*TASK ITEM*
Return the lines from the line containing "What are all" through the line containing "pressure, temperature, humidity", both included, copied exactly.

*SUPPLIED ENTRIES*
------------
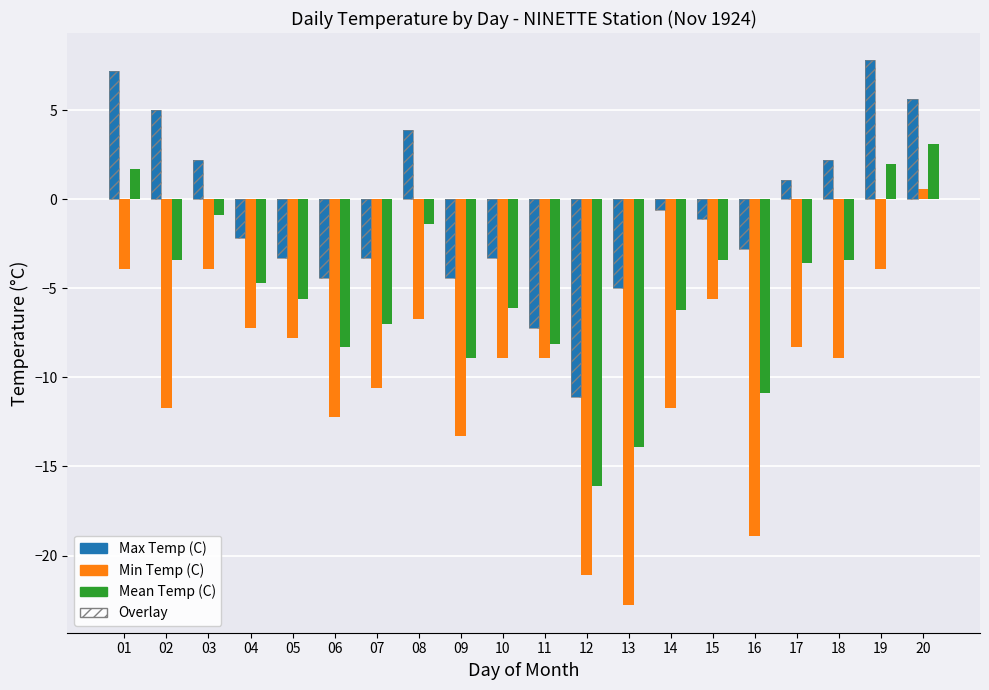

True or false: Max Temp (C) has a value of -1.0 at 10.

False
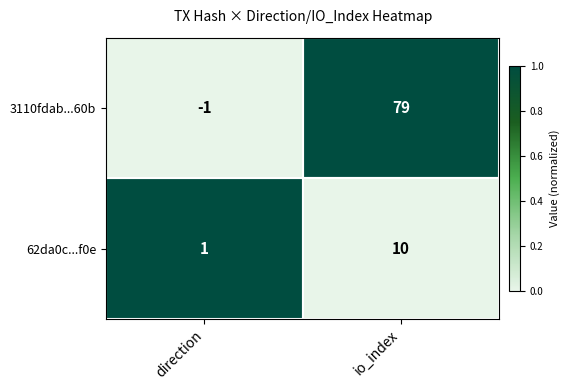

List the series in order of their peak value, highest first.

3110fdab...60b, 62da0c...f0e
------------
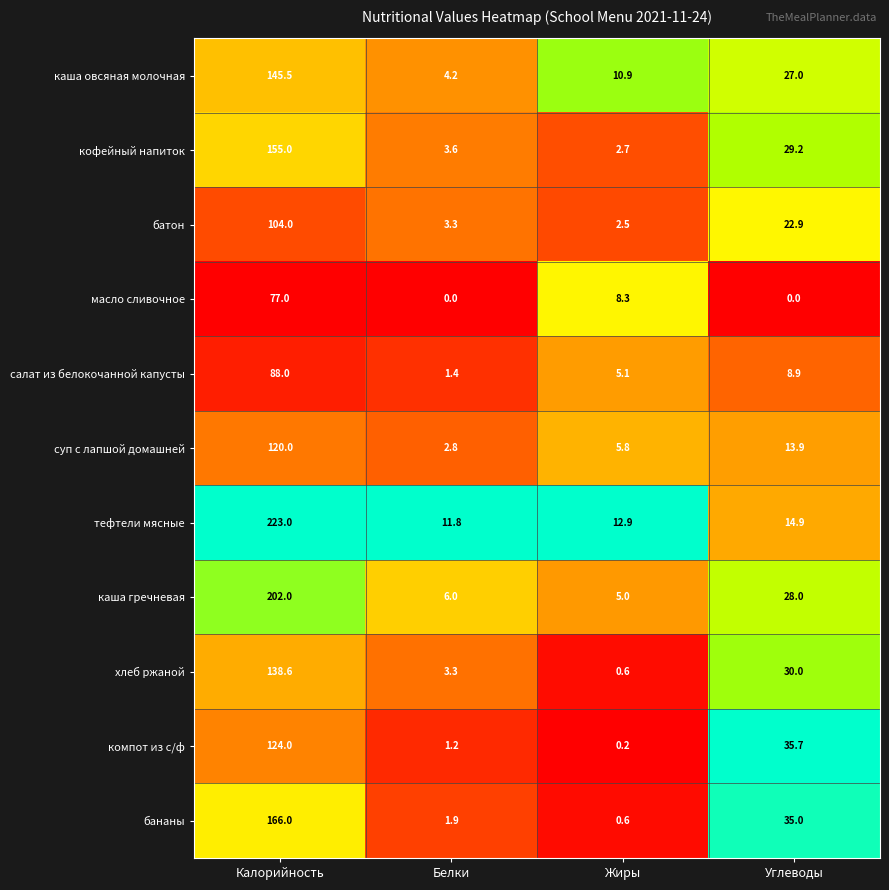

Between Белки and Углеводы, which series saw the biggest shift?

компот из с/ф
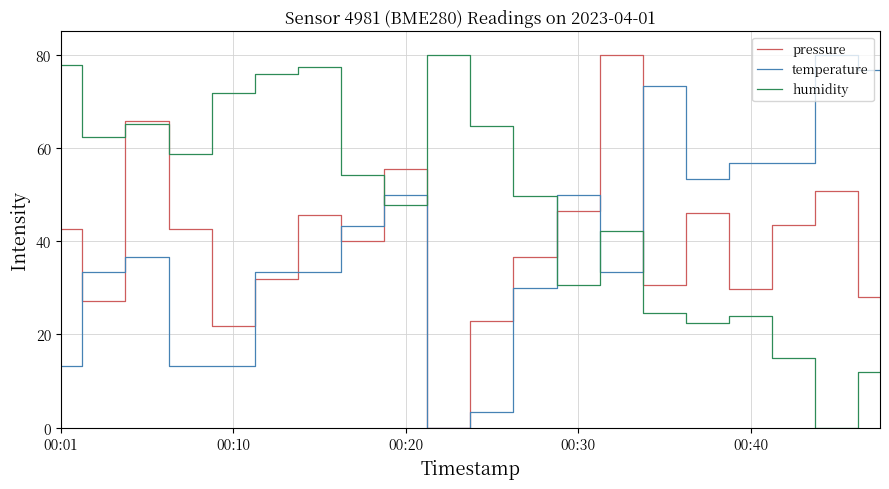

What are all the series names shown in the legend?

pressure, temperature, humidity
------------
*SOLUTION TO THIS EXERCISE*
What are all the series names shown in the legend?

pressure, temperature, humidity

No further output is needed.